# NSW: 11/5 Wyong Creek Bass



## 2busyyakkin80 (Mar 6, 2011)

G'day all!!

Went & played with some Bass on Wyong Creek last Friday, launched at 7am & headed up to a heavily snagged area & managed a nice 34cm specimen, then headed to a crossing where you gotta get out, unload all your gear and drag the yak up & over the bank then repack the craft and continue the voyage upstream! Unfortunately I had a mishap slipping on my behind & smackin' the back of my head on a log but no long term damage was done! the log was ok too for those wondering! :lol: :lol: 
I guess I'd covered another km or so of water to land another 4 Bass

On the way back, my final catch was another 34cm Bass on a spinnerbait normally used on cod, this fish went hard! straight into a snag so I carefully worked the fish back out & into my craft 

A real heart-stopper when a good Bass snags up & your'e frantically but carefully trying to un-snag the bugger! 
I think I was lucky on this occasion! 8)

Cheers & happy fishin'!!


----------



## rawprawn (Aug 31, 2005)

Wow that is fantastic. I must get up there myself soon.


----------



## Frocklizard (Aug 19, 2010)

Nice work


----------



## dru (Dec 13, 2008)

It's not just 34cm it looks FAT. Lovely catch. Where the bloody hell is Wyong Ck?


----------



## ronston (Oct 21, 2008)

Thats a great bass mate, it looks like you where a long way up the creek.
Where did you launch from?



dru said:


> Where the bloody hell is Wyong Ck?


About 10mins north of Gosford.


----------



## Barrabundy (Sep 29, 2008)

Should be more lomandra in the world, nice photo.


----------



## dru (Dec 13, 2008)

Occulator said:


> Well done thanks for sharing. Been meaning to get up that way for awhile


Strangely enough, seems to have appeared on my list too now.


----------



## 2busyyakkin80 (Mar 6, 2011)

Thanks guys, if you take the F3 Sparks Rd exit (northbound), go left then left again onto Hue Hue Rd, follow that to the end & turn right (Yarramalong Rd) go over the bridge & I usually park on the left, there's a public toilet there too. A yak trolley would be an advantage!! & just launch under the bridge, that's where my vessel capsized on the steep decline & all my gear went south!! 

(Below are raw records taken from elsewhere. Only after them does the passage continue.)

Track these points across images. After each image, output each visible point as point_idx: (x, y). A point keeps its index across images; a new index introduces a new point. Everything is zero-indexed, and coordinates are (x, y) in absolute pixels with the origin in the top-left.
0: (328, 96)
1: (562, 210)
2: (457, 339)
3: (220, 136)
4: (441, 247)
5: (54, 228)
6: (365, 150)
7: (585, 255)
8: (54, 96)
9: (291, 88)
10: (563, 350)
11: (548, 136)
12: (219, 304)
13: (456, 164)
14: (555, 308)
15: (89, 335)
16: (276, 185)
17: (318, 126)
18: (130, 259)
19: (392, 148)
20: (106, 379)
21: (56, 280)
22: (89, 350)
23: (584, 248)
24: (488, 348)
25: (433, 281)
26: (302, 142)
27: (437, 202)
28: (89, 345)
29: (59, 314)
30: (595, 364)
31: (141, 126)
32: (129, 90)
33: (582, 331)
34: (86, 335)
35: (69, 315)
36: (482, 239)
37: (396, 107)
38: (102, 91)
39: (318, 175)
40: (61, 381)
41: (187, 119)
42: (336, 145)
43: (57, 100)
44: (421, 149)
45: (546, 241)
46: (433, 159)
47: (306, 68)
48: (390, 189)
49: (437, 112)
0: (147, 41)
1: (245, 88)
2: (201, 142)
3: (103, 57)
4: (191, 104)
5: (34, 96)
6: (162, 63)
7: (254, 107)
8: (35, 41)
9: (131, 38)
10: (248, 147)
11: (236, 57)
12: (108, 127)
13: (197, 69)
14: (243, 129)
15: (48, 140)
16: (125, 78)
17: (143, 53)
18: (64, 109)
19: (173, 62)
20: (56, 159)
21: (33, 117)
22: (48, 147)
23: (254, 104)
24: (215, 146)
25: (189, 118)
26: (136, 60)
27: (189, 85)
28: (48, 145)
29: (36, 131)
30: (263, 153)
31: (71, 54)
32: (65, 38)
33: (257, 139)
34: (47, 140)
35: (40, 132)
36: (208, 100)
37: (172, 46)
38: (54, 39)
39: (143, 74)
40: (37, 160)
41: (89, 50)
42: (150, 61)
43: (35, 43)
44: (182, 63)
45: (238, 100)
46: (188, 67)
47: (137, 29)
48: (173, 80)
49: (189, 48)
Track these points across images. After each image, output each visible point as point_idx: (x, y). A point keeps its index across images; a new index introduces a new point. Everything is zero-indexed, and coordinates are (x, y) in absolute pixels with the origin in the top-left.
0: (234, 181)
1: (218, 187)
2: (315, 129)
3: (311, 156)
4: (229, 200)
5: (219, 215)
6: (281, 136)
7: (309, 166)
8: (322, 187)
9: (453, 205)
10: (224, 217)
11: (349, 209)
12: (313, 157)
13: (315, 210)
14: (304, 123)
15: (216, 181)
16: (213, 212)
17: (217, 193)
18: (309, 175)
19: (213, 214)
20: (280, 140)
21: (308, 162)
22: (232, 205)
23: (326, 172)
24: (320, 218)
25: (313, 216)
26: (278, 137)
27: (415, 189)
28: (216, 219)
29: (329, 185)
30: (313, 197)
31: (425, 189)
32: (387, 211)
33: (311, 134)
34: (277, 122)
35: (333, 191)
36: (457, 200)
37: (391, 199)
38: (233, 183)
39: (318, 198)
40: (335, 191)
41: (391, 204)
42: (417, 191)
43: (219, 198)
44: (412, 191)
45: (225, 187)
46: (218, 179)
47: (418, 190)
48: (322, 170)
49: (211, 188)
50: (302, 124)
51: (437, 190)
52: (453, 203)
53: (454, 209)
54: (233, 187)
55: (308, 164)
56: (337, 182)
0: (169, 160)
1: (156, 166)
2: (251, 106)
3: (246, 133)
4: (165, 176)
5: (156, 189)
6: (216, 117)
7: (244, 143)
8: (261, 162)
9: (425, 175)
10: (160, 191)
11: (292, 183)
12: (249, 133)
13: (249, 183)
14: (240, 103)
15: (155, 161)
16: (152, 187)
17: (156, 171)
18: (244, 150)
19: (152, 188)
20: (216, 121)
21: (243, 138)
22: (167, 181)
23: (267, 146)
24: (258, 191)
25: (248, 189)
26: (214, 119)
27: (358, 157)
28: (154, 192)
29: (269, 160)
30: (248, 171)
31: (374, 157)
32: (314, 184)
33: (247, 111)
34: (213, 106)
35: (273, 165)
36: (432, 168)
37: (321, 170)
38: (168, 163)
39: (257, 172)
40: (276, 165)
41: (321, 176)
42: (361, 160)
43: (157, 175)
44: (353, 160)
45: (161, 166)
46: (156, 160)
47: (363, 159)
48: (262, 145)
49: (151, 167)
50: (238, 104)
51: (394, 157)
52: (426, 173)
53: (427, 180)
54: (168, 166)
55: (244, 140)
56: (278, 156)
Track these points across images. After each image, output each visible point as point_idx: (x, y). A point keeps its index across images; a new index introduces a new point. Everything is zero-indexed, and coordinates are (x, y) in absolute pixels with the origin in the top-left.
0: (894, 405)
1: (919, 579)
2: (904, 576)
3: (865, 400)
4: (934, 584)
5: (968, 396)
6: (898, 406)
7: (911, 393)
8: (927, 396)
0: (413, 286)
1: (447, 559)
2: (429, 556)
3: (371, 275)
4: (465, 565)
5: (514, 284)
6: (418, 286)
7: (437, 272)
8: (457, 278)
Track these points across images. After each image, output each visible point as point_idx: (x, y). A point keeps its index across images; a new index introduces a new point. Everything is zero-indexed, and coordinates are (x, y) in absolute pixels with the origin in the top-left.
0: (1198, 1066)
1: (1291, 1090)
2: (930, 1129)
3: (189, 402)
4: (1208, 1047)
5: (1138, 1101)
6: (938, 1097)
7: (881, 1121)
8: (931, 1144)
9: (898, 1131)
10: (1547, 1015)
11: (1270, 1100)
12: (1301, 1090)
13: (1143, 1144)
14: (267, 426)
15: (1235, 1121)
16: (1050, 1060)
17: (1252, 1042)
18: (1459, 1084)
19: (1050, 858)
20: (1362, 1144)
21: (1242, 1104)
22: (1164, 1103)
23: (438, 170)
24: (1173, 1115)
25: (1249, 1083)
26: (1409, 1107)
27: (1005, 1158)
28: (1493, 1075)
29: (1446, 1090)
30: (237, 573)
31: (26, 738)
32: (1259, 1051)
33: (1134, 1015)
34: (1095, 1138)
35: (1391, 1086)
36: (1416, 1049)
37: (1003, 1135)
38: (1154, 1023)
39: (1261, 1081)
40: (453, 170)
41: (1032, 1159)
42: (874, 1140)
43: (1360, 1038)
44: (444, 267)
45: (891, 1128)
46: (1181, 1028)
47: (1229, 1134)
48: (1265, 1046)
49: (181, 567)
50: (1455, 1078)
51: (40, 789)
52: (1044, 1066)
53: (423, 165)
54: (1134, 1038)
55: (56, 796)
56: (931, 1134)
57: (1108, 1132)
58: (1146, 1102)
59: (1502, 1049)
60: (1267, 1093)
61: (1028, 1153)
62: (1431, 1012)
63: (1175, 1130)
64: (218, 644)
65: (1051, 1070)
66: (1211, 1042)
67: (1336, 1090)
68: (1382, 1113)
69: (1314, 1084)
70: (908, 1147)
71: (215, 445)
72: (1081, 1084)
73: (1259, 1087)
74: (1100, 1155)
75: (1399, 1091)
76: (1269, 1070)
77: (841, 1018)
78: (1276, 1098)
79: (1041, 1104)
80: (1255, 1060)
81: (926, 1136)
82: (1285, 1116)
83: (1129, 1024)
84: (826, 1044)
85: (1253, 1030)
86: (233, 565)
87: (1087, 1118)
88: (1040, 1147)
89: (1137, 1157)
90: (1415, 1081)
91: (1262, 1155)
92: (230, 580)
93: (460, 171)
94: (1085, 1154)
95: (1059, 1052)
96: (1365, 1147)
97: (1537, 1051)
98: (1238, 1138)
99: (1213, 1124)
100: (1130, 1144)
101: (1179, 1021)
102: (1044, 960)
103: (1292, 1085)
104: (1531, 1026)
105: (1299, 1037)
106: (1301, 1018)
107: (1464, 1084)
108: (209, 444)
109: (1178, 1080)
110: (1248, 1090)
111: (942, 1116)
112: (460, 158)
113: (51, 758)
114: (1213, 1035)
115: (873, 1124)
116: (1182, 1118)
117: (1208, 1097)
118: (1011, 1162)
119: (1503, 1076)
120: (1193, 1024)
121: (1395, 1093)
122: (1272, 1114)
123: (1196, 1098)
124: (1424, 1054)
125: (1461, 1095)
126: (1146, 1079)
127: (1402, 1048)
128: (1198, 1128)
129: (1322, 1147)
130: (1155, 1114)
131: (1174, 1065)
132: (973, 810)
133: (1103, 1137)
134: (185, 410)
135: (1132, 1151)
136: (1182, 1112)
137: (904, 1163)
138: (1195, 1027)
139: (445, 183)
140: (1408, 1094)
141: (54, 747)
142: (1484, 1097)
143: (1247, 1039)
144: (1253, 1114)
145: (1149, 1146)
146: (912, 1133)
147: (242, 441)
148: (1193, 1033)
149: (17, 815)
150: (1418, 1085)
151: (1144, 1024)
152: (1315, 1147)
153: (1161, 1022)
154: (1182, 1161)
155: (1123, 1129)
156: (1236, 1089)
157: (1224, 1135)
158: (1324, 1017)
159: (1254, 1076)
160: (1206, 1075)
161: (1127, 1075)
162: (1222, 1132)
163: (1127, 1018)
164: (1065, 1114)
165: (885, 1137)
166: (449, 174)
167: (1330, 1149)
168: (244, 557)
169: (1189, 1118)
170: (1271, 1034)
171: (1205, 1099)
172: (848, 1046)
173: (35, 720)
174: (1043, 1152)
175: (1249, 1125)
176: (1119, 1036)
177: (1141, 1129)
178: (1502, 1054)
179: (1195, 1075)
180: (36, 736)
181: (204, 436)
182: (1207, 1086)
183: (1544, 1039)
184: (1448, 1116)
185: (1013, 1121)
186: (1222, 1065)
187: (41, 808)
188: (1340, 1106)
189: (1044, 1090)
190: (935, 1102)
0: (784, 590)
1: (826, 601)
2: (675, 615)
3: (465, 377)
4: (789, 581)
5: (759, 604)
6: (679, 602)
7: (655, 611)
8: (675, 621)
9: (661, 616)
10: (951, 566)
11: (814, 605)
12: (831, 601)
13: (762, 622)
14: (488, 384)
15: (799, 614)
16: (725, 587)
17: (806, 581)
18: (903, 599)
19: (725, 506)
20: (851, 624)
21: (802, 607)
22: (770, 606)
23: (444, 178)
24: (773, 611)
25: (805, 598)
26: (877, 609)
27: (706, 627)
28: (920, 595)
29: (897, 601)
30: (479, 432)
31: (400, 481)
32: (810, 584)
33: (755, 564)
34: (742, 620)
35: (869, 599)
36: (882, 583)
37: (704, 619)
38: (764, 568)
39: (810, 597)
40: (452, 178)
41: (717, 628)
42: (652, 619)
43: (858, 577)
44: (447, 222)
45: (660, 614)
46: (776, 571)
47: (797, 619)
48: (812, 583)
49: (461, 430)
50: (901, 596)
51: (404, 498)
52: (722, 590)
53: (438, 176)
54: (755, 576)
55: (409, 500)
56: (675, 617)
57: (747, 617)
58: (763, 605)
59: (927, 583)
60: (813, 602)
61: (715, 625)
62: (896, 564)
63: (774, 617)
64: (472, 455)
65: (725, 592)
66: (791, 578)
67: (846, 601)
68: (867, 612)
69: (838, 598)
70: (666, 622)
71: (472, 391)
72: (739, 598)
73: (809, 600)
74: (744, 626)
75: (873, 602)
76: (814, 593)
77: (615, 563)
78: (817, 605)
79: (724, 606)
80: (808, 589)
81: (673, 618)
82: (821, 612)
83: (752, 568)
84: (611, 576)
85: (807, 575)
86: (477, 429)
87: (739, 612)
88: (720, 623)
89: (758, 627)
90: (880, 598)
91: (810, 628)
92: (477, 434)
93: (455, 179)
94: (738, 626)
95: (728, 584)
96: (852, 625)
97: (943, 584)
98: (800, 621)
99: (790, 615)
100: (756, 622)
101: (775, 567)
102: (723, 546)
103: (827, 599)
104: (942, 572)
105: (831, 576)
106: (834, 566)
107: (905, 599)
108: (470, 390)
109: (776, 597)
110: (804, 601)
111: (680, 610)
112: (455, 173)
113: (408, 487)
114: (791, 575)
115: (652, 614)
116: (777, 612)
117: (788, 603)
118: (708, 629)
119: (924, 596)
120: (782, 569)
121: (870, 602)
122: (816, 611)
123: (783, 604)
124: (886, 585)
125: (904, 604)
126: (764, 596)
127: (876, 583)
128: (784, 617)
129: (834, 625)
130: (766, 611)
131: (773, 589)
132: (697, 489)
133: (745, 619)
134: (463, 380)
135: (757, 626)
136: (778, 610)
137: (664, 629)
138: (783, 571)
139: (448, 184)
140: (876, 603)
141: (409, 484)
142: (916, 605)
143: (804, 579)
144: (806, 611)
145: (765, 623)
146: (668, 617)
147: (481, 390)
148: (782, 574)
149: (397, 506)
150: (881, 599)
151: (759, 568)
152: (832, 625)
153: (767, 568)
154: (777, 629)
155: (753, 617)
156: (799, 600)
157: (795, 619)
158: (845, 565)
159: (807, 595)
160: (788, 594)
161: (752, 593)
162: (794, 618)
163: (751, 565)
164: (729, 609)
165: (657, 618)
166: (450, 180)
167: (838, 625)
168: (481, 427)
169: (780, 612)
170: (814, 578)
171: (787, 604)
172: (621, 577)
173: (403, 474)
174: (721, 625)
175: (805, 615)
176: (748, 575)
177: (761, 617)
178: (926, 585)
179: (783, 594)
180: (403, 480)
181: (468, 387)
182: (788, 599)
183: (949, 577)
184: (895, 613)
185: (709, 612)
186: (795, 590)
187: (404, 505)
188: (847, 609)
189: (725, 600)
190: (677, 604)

well worth a try guys & some great scenery to take in as well!
Cheers!


----------



## 2busyyakkin80 (Mar 6, 2011)

Barrabundy said:


> Should be more lomandra in the world, nice photo.


True mate! & less balloon vine would help too! so many trees get choked to death by the stuff!


----------



## CeltA (Dec 27, 2007)

2busyyakkin80 said:


> Thanks guys, if you take the F3 Sparks Rd exit (northbound), go left then left again onto Hue Hue Rd, follow that to the end & turn right (Yarramalong Rd) go over the bridge & I usually park on the left, there's a public toilet there too. A yak trolley would be an advantage!! & just launch under the bridge, that's where my vessel capsized on the steep decline & all my gear went south!!
> 
> well worth a try guys & some great scenery to take in as well!
> Cheers!


not being smart or anything, but just followed your directions on google maps, & if coming from sydney it would be much easier\better to exit f3 at wyong rd, turning left onto old maitland rd, following that to the park where i figure you launch from. As it seems youve been going way to north, than following f3 back south again......unless im missing something...cheers. http://maps.google.com.au/maps?hl=en&tab=wl

anyway wd on the trip, im looking at getting up that way sometime....in yrs to come ive even thought of relocating up that way, time will tell..


----------



## 2busyyakkin80 (Mar 6, 2011)

haha thanks mate! yeah you would exit at Wyong Rd from Sydney, i forgot to mention Macca's F3 for Brekky though! :lol: which is what I usually do so forgot about the Wyong Rd option :? in this case Sparks Rd is your best option!

& yeah lookin' to move up that way myself in a couple of years (when i can afford to buy!) 

CHEERS!


----------